Selected passage:
'''

News (Media Awareness Project) - CN BC: Vansterdam |
Title: | CN BC: Vansterdam |
Published On: | 2003-04-30 |
Source: | Edmonton Sun (CN AB) |
Fetched On: | 2008-01-20 18:33:13 |
VANSTERDAM
The commanding officer of the Vancouver Police Department's vice and drug
section, the man who is on the front line of the country's fiercest battle
against marijuana growers, believes the drug should be legalized.
Not an easy position for one of Canada's top cops.
But Insp. Kash Heed has rarely done anything the easy way. He is one of a
select few on the prosecution side of the drug war who is willing to think
outside of the box, conventional wisdom be damned.
"I think I give more of a contemporary solution," said Heed, an unflinching
cop who has been thrust into the headlines, turned into a quasi-celebrity
because of his policing methods.
Sign Of Defiance
"Sometimes it's not appreciated by others, people in policing. Sometimes I
even have problems convincing people in my own organization.
"But the prohibition of marijuana use has been a failure."
Heed now concentrates his policing efforts on grow operations and has just
about given up on possession.
When it comes to marijuana growth in British Columbia during the past
decade, the statistics with which the police arm themselves are utterly
overwhelming.
In 1991, the Vancouver police drug unit busted 23 grow operations estimated
to be worth $2.6 million. In 2001, led by Heed, they took out 635 with a
value of $160 million - unquestionably a lot but a staggeringly minute
percentage of what the police claim is being grown each year.
How much pot is being grown in B.C.? No one really knows. The province's
organized crime agency has studied the issue and estimates the pot industry
wholesale at $6 billion. That would make it one of the largest industries
in the province, comparable in size to logging and forest products ($5.6
billion), mining ($3.7 billion) and manufacturing ($3.4 billion).
The OCA estimates there are 25,000 provincial grow operations employing up
to 150,000 people, making marijuana one of the province's biggest employers.
The OPP estimates the scale of Ontario's operations is three years behind
B.C.'s. Police in Ontario have been calling Heed, "especially in the past
year," trying to understand the problems they are now facing.

'''

Directive 1:
Retype the listing from its first line through the line containing "Varenummer: 22327", keeping every line as it appears.

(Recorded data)
'''

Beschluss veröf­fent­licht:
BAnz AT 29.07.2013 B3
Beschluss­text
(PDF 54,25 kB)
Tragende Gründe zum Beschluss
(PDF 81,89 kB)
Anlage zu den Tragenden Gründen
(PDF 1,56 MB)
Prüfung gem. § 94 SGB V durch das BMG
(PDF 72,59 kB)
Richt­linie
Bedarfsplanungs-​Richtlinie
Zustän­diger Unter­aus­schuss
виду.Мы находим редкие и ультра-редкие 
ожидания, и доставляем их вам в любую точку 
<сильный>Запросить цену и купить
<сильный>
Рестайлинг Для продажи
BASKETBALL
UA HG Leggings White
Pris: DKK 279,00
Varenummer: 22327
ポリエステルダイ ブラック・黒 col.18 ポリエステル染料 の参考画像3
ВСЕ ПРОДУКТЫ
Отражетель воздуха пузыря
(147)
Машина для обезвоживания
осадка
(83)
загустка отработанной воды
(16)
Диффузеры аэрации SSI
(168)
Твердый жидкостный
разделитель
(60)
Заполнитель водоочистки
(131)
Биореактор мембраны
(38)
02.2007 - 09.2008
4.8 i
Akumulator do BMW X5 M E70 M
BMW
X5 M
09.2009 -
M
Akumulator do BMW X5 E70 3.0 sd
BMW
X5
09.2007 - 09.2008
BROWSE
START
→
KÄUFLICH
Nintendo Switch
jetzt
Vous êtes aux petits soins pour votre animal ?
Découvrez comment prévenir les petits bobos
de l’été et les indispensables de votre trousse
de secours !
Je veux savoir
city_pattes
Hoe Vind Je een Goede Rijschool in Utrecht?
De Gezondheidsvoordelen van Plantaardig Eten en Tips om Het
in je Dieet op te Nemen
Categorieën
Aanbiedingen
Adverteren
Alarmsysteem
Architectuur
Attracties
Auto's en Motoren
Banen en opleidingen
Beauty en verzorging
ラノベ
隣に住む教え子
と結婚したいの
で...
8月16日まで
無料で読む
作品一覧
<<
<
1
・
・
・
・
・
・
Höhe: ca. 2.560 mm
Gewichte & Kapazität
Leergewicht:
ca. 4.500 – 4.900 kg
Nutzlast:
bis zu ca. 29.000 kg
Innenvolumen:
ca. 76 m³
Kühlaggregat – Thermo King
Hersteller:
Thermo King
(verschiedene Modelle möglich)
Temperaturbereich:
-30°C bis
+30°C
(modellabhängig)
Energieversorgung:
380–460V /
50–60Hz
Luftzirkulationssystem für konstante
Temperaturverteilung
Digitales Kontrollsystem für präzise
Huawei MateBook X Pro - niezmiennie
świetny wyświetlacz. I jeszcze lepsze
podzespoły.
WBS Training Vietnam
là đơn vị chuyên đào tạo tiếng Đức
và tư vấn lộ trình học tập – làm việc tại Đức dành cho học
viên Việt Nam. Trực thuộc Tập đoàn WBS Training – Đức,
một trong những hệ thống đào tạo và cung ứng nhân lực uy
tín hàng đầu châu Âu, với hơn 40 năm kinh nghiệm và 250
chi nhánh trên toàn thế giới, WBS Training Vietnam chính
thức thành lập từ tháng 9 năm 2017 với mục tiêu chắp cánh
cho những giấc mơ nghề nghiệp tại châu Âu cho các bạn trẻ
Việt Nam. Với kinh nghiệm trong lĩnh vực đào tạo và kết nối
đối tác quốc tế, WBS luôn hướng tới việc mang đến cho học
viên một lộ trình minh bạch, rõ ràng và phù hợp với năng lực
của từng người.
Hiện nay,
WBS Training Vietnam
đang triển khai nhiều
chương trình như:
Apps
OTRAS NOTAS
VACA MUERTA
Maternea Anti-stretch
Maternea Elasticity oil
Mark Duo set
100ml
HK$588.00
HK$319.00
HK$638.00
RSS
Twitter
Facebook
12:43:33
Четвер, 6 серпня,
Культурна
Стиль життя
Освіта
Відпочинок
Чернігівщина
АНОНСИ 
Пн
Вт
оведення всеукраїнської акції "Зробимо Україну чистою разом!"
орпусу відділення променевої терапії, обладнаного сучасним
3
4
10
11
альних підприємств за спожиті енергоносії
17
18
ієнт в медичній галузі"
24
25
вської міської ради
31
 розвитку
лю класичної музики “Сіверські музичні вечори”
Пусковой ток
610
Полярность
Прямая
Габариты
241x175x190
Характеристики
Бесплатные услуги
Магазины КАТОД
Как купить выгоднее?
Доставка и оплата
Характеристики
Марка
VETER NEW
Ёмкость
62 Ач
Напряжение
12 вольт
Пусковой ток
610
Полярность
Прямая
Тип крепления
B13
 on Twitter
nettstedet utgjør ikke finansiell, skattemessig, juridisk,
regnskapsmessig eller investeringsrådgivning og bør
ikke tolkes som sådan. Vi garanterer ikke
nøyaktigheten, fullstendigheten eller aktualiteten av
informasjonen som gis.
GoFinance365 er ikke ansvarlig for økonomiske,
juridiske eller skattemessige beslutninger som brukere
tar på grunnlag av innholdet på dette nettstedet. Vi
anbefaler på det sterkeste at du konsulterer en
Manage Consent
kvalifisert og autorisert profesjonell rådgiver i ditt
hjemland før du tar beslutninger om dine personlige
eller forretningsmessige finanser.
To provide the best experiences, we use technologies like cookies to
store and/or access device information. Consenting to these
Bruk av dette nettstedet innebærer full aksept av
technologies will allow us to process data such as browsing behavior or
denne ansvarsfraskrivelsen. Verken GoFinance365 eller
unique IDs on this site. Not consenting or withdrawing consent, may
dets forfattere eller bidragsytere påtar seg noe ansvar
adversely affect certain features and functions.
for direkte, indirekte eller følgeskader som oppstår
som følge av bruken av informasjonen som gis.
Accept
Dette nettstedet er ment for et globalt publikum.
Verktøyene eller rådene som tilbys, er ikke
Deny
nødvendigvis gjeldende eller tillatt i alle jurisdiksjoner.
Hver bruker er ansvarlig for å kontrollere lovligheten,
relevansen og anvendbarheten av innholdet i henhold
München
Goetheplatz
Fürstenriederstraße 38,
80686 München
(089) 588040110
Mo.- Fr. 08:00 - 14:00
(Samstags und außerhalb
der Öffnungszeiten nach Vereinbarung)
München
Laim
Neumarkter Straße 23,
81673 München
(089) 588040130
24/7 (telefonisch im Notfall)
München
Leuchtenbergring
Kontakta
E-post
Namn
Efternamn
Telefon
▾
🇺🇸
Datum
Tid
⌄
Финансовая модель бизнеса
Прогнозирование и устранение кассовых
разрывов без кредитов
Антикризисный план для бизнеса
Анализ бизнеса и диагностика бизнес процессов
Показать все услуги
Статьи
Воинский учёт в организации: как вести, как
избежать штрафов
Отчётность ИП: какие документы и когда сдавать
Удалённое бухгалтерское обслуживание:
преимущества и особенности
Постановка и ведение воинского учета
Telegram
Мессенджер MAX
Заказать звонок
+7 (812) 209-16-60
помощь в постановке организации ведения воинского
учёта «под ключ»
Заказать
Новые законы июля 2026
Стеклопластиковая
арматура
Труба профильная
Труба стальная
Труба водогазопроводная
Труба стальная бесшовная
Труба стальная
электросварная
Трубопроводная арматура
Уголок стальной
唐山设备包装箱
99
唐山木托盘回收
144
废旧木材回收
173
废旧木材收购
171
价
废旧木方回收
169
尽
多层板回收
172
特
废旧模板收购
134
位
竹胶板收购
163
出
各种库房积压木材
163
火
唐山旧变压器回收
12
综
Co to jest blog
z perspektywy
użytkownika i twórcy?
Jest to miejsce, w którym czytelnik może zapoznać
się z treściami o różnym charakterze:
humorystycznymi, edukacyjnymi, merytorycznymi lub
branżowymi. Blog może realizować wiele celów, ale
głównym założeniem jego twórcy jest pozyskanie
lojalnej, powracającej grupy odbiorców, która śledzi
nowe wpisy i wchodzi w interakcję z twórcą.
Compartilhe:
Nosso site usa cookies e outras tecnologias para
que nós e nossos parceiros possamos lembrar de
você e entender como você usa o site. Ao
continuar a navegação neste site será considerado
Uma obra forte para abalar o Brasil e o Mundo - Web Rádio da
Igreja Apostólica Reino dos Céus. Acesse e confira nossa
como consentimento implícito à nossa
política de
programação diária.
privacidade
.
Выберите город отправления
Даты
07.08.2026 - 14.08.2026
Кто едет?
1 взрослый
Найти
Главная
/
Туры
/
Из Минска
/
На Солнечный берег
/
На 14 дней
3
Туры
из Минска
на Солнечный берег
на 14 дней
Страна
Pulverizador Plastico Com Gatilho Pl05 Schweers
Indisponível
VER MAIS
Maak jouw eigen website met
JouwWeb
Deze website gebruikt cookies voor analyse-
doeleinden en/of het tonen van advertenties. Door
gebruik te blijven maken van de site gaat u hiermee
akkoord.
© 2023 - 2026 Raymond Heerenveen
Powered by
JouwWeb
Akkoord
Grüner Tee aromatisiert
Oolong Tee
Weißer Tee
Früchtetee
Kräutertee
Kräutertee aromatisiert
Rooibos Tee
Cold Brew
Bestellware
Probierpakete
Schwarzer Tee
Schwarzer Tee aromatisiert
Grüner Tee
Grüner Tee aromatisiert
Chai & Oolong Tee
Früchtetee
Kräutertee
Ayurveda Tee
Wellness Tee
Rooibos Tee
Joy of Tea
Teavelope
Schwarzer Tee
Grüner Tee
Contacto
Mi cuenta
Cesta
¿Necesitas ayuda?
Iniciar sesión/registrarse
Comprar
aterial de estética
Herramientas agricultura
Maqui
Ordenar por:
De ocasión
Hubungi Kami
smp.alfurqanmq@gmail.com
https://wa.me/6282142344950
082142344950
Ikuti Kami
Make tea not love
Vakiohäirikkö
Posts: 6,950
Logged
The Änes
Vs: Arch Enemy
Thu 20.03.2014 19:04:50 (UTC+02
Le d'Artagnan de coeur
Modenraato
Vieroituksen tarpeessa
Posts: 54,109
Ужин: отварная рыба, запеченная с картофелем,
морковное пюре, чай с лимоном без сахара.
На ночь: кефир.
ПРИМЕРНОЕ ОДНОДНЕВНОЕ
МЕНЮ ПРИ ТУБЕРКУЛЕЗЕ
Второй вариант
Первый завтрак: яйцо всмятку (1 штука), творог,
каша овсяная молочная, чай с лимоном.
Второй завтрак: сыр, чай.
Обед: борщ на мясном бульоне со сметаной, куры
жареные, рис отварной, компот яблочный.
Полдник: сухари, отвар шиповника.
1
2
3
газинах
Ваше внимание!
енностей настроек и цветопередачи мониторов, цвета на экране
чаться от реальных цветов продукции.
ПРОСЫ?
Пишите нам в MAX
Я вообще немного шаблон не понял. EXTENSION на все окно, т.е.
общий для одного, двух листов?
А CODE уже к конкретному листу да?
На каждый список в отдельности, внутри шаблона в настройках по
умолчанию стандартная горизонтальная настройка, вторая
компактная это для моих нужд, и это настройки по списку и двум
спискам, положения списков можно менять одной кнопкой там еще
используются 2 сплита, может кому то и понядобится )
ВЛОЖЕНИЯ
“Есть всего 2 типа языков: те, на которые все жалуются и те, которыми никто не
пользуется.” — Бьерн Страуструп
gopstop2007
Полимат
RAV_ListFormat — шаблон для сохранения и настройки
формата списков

'''

Directive 2:
In the Vansterdam article, how many grow operations did the Vancouver police take out in 2001?

Exercise response 1:
Beschluss veröf­fent­licht:
BAnz AT 29.07.2013 B3
Beschluss­text
(PDF 54,25 kB)
Tragende Gründe zum Beschluss
(PDF 81,89 kB)
Anlage zu den Tragenden Gründen
(PDF 1,56 MB)
Prüfung gem. § 94 SGB V durch das BMG
(PDF 72,59 kB)
Richt­linie
Bedarfsplanungs-​Richtlinie
Zustän­diger Unter­aus­schuss
виду.Мы находим редкие и ультра-редкие 
ожидания, и доставляем их вам в любую точку 
<сильный>Запросить цену и купить
<сильный>
Рестайлинг Для продажи
BASKETBALL
UA HG Leggings White
Pris: DKK 279,00
Varenummer: 22327

Exercise response 2:
635